BLUeBULL-Kolumne: Maydorn-Interview - Internet-Aktien vor zweitem Boom
06.11.2003 15:58:00



Internet-Aktien - ein Reizwort par excellence, weckt es doch Assoziationen zu Boom und Crash gleichermaßen. Eng verbunden damit ist ohne Frage der Name Alfred Maydorn, Fondsmanager und stellvertretender Chefredakteur von "Der Aktionär".
Als sich von 1997 bis 2000 unter dem Druck hoher liquider Mittel eine gewaltige Welle in Form von steigenden Internet-Aktien auftürmte, war Alfred Maydorn mitten im Zentrum der Kapitalströme. Er dirigierte durch Empfehlungen Anlegergelder in immer neue Top-Tipps, die kurzfristig außergewöhnliche Gewinne brachten. Doch auf dem Höhepunkt, der maximalen Ausdehnung der Energie, brach die Welle in sich zusammen. Es war Anfang 2000, als Kleinaktionär Herr Mustermann von der Begeisterung mitgerissen wurde, die Bild-Zeitung weglegte, beschloss Aktionär zu werden, mit seinen Pantoffeln und im Unterhemd zum PC schlurfte und Geld in 22 Yahoo-Aktien fließen ließ, was der letzte Tropfen war, der die hoch aufgetürmte Riesenwelle zum Brechen brachte.

Der Neue Markt verlor fast 90 Prozent, viele Internet-Aktien in wenigen Monaten noch mehr. Die Karibik-Aussteiger-Träume von Herrn Mustermann wurden in Sekunden parallel zu seinem Depotwert mitgerissen. Unternehmen versanken in der Insolvenz, ganz oben auf der Welle reitende Börsengurus gingen auf Nimmerwiedersehen in den Fluten unter.

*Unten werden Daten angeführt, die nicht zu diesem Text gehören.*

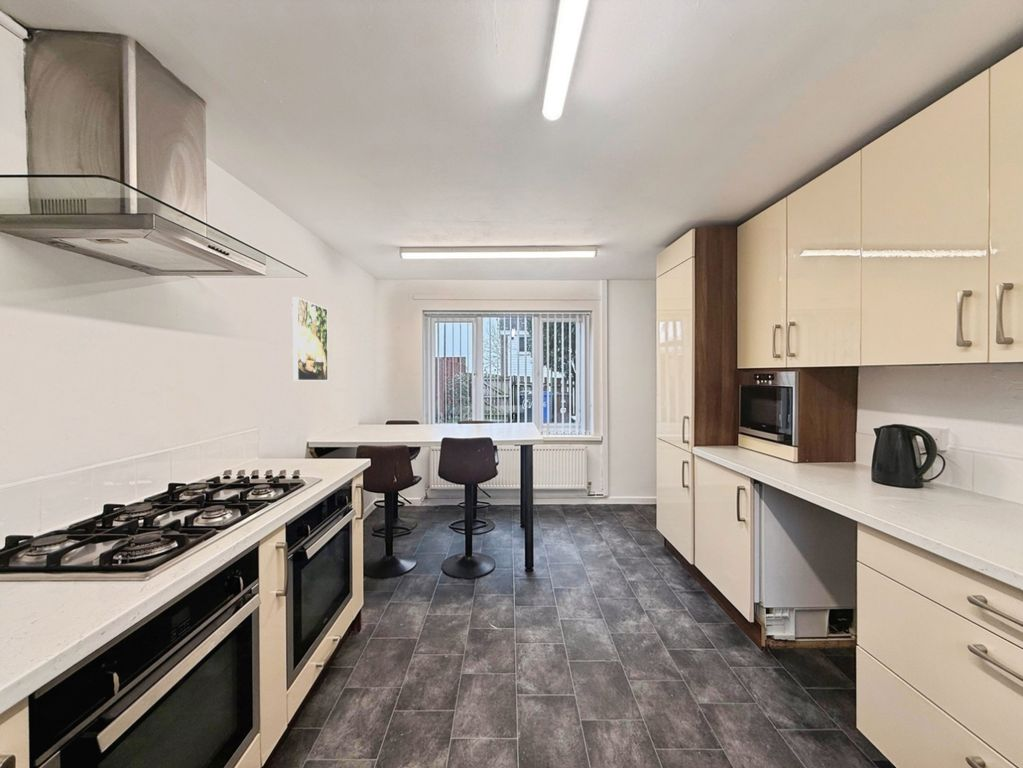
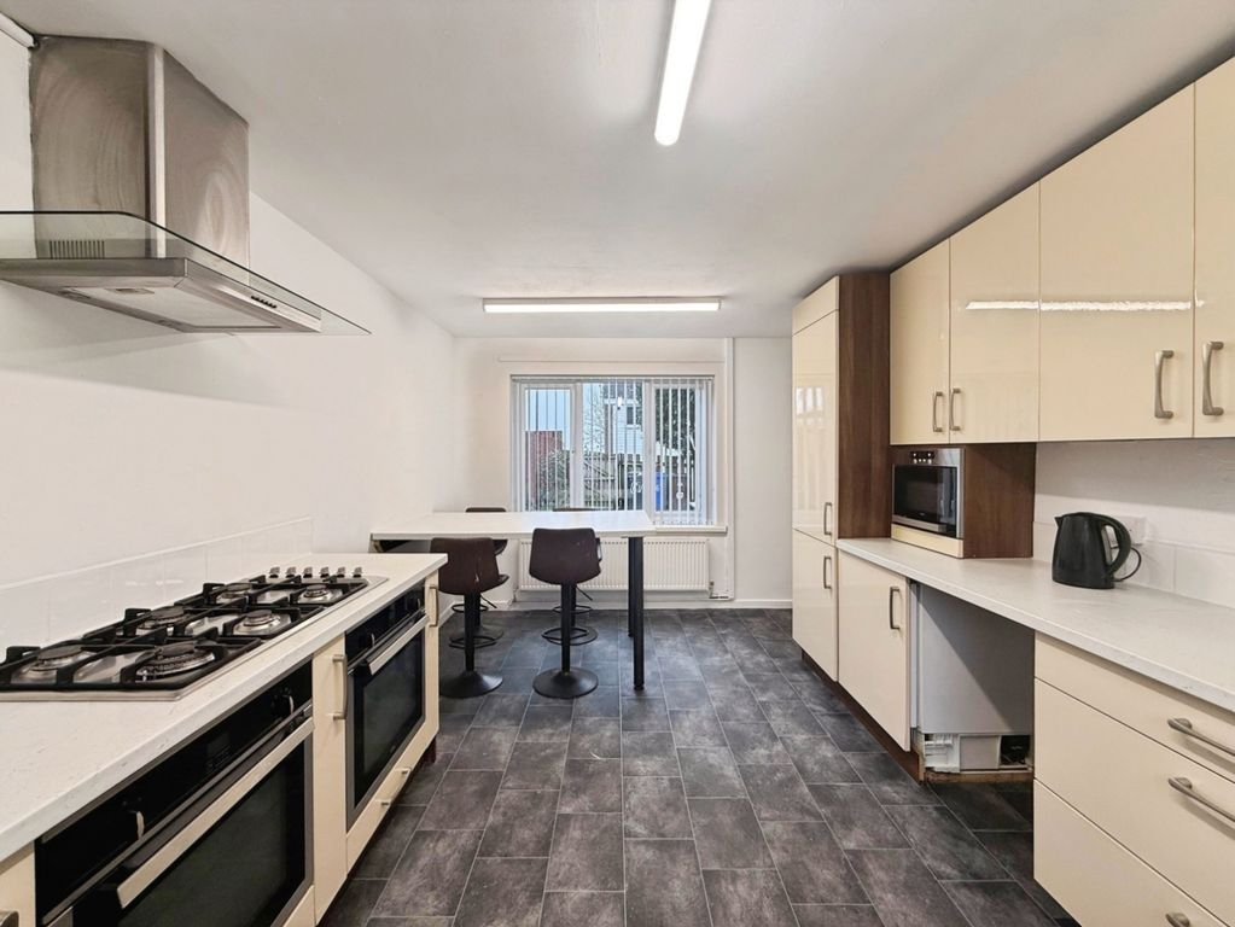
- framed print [292,296,329,382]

Um so bemerkenswerter ist, dass gerade der Internet-Experte Alfred Maydorn nicht nur wieder aufgetaucht ist, sondern mehr denn je mit allen Wassern gewaschen scheint und mit einer Performance von 140 Prozent seit Anfang des Jahres den derzeit erfolgreichsten deutschen Internet-Fonds managt. Die Bereinigung in der Internet-Branche hat nur die schwachen Unternehmen hinweggespült, den anderen fließt nun wieder Vertrauen in Form von Kapital zu – und das ist erst der Anfang, so Maydorn, denn mehr als 50 Prozent der Internet-Aktien sind mittlerweile schon profitabel.

Frage: Herr Maydorn, können Sie sich noch an ihren ersten Aktienkauf erinnern? Wann und wie hat sie das Börsenfieber gepackt?

Maydorn: Das waren 1989 Aktien der Bremer Vulkan. Und ich hab damit sogar Geld verdient. Das war ja weit vor der Pleite.

Frage: Richtig los an den Börsen ging es ja erst ein paar Jahre später. Sie haben den steilen Aufstieg und den harten Einbruch der Internet-Werte hautnah miterlebt. Hat sich Ihre Einstellung zur Börse danach verändert?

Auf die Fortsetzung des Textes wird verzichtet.